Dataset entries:
☆ ☆ ☆ ☆
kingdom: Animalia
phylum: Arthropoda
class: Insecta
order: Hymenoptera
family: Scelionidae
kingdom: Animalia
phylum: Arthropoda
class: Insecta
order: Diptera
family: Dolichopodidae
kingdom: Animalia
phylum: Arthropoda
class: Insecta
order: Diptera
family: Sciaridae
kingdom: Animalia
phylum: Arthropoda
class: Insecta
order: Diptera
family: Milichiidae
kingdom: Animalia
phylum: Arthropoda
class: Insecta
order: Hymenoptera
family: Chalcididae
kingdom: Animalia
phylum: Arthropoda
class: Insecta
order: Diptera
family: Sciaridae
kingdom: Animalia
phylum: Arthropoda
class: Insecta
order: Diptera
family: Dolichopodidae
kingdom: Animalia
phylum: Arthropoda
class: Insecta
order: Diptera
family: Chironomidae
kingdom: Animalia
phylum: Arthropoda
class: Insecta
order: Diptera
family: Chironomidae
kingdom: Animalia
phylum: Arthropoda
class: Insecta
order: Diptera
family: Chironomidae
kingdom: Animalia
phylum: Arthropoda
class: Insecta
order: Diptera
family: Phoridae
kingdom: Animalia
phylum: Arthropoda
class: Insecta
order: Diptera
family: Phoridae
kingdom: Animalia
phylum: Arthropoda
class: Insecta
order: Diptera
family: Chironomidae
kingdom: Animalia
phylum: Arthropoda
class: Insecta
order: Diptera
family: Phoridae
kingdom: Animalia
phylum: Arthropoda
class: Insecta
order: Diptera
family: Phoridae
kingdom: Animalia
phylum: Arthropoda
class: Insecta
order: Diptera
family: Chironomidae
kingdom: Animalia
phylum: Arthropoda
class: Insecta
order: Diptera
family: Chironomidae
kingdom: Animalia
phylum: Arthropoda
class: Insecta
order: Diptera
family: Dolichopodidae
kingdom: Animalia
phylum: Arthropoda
☆ ☆ ☆ ☆
> [What needs to be done]
Reproduce the listing above line for line, with no changes.

> [Task answer]
kingdom: Animalia
phylum: Arthropoda
class: Insecta
order: Hymenoptera
family: Scelionidae
kingdom: Animalia
phylum: Arthropoda
class: Insecta
order: Diptera
family: Dolichopodidae
kingdom: Animalia
phylum: Arthropoda
class: Insecta
order: Diptera
family: Sciaridae
kingdom: Animalia
phylum: Arthropoda
class: Insecta
order: Diptera
family: Milichiidae
kingdom: Animalia
phylum: Arthropoda
class: Insecta
order: Hymenoptera
family: Chalcididae
kingdom: Animalia
phylum: Arthropoda
class: Insecta
order: Diptera
family: Sciaridae
kingdom: Animalia
phylum: Arthropoda
class: Insecta
order: Diptera
family: Dolichopodidae
kingdom: Animalia
phylum: Arthropoda
class: Insecta
order: Diptera
family: Chironomidae
kingdom: Animalia
phylum: Arthropoda
class: Insecta
order: Diptera
family: Chironomidae
kingdom: Animalia
phylum: Arthropoda
class: Insecta
order: Diptera
family: Chironomidae
kingdom: Animalia
phylum: Arthropoda
class: Insecta
order: Diptera
family: Phoridae
kingdom: Animalia
phylum: Arthropoda
class: Insecta
order: Diptera
family: Phoridae
kingdom: Animalia
phylum: Arthropoda
class: Insecta
order: Diptera
family: Chironomidae
kingdom: Animalia
phylum: Arthropoda
class: Insecta
order: Diptera
family: Phoridae
kingdom: Animalia
phylum: Arthropoda
class: Insecta
order: Diptera
family: Phoridae
kingdom: Animalia
phylum: Arthropoda
class: Insecta
order: Diptera
family: Chironomidae
kingdom: Animalia
phylum: Arthropoda
class: Insecta
order: Diptera
family: Chironomidae
kingdom: Animalia
phylum: Arthropoda
class: Insecta
order: Diptera
family: Dolichopodidae
kingdom: Animalia
phylum: Arthropoda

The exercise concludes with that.